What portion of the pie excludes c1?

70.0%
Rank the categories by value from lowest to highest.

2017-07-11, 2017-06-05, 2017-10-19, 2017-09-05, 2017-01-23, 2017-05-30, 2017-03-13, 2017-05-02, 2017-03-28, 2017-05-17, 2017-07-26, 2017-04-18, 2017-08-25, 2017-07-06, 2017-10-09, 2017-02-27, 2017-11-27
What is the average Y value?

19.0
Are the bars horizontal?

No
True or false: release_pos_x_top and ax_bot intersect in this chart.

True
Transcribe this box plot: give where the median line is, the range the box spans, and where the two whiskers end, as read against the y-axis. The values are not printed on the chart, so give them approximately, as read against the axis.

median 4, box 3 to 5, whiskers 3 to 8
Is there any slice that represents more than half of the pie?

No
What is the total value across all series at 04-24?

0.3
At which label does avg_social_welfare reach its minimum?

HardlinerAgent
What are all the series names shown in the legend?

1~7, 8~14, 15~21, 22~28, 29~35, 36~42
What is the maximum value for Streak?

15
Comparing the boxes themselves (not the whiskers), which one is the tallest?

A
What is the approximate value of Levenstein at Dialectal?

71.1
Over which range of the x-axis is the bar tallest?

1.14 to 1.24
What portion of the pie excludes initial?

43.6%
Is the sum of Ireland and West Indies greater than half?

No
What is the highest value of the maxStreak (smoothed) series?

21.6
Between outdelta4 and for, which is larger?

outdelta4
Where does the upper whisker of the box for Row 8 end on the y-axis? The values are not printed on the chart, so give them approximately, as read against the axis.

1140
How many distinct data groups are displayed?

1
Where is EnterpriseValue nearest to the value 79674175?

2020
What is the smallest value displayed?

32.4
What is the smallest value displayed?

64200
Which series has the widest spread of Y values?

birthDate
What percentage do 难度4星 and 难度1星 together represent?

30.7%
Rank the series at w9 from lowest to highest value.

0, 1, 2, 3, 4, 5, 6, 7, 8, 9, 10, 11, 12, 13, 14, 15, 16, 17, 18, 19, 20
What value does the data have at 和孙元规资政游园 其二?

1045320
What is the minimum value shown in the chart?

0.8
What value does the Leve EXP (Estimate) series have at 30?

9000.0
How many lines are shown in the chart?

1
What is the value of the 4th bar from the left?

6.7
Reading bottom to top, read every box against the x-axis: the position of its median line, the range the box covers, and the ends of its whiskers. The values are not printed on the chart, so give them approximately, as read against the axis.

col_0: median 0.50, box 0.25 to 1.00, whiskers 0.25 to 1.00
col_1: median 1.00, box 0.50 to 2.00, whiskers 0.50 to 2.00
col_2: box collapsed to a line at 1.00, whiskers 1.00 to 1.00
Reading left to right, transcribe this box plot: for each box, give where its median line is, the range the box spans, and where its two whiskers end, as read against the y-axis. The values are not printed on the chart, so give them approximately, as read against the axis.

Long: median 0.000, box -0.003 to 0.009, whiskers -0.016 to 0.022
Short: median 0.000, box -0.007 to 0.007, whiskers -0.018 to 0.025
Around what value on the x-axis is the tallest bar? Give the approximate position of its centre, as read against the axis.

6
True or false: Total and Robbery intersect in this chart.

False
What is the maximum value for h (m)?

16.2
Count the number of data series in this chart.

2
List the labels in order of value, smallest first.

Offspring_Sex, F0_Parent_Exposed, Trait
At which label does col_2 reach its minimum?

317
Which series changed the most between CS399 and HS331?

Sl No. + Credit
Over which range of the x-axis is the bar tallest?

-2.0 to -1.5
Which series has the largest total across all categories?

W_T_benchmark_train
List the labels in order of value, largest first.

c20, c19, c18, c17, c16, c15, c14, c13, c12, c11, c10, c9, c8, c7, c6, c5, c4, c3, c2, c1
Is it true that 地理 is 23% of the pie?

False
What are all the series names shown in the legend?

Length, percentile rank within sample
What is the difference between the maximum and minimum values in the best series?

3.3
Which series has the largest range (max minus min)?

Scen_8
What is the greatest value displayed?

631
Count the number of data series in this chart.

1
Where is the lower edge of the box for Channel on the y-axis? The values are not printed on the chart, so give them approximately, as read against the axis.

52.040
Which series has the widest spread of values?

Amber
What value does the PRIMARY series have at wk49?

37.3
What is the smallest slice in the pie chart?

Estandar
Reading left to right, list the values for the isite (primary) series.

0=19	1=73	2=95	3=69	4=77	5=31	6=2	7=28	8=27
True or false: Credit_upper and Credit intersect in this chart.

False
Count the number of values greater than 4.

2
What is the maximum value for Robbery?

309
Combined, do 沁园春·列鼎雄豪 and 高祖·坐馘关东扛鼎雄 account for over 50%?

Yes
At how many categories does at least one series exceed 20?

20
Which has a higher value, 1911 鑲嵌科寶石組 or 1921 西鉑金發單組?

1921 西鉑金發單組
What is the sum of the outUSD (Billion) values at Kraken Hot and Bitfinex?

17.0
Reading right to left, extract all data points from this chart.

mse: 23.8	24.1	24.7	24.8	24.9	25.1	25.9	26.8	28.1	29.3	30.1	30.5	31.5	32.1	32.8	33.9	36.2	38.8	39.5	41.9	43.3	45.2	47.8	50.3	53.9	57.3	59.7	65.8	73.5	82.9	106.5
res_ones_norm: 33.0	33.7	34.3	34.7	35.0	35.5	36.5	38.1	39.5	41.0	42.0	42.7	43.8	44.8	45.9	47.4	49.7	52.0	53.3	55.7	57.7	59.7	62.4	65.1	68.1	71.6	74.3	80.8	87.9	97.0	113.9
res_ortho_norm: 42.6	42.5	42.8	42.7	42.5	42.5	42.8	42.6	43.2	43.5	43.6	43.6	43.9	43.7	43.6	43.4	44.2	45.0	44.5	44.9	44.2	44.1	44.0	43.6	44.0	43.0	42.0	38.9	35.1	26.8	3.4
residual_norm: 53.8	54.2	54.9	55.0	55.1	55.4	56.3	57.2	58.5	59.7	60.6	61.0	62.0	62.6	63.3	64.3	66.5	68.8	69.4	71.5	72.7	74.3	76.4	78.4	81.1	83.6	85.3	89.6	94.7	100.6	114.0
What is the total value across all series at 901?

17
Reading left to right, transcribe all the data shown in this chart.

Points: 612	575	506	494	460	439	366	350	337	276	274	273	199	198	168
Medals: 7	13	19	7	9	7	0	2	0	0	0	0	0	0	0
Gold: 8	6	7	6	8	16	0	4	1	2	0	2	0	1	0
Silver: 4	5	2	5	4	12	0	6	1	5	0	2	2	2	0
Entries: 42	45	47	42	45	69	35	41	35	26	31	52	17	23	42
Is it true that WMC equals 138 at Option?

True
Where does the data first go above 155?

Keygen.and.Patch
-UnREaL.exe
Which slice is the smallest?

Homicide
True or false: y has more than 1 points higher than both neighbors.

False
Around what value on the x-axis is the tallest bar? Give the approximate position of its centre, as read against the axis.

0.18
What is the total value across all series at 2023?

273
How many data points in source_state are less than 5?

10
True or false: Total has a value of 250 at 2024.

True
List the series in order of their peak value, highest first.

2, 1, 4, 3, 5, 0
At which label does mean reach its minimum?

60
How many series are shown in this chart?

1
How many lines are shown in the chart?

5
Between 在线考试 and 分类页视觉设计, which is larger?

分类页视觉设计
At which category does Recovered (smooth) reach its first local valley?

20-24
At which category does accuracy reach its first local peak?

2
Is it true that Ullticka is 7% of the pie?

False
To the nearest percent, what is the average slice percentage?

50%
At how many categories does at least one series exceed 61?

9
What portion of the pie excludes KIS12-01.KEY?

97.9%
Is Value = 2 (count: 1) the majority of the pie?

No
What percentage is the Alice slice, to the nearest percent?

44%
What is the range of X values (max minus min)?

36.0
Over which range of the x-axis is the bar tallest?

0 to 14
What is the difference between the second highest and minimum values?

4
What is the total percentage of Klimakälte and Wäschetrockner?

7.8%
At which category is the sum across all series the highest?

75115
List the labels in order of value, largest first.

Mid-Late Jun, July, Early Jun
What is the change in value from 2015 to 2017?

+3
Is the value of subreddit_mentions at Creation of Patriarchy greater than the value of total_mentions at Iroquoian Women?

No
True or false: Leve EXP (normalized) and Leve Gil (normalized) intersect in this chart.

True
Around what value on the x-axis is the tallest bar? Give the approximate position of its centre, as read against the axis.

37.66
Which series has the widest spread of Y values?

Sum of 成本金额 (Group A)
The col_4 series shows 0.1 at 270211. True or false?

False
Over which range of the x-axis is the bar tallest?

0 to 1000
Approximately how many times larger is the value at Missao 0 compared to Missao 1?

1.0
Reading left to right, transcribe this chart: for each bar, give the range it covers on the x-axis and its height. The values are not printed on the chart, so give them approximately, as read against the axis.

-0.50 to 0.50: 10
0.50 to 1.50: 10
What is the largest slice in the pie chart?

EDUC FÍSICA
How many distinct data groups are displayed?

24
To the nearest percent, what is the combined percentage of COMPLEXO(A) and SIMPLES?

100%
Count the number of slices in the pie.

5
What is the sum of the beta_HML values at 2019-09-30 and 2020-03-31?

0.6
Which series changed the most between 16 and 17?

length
....
Task item —
Starting with the line that contains "-0.50 to 0.50: 10" and going on through the line that contains "What is the sum of the beta_HML", lay out those lines of the listing as a numbered list. Leave out any blank lines.

Exercise solution —
1. -0.50 to 0.50: 10
2. 0.50 to 1.50: 10
3. What is the largest slice in the pie chart?
4. EDUC FÍSICA
5. How many distinct data groups are displayed?
6. 24
7. To the nearest percent, what is the combined percentage of COMPLEXO(A) and SIMPLES?
8. 100%
9. Count the number of slices in the pie.
10. 5
11. What is the sum of the beta_HML values at 2019-09-30 and 2020-03-31?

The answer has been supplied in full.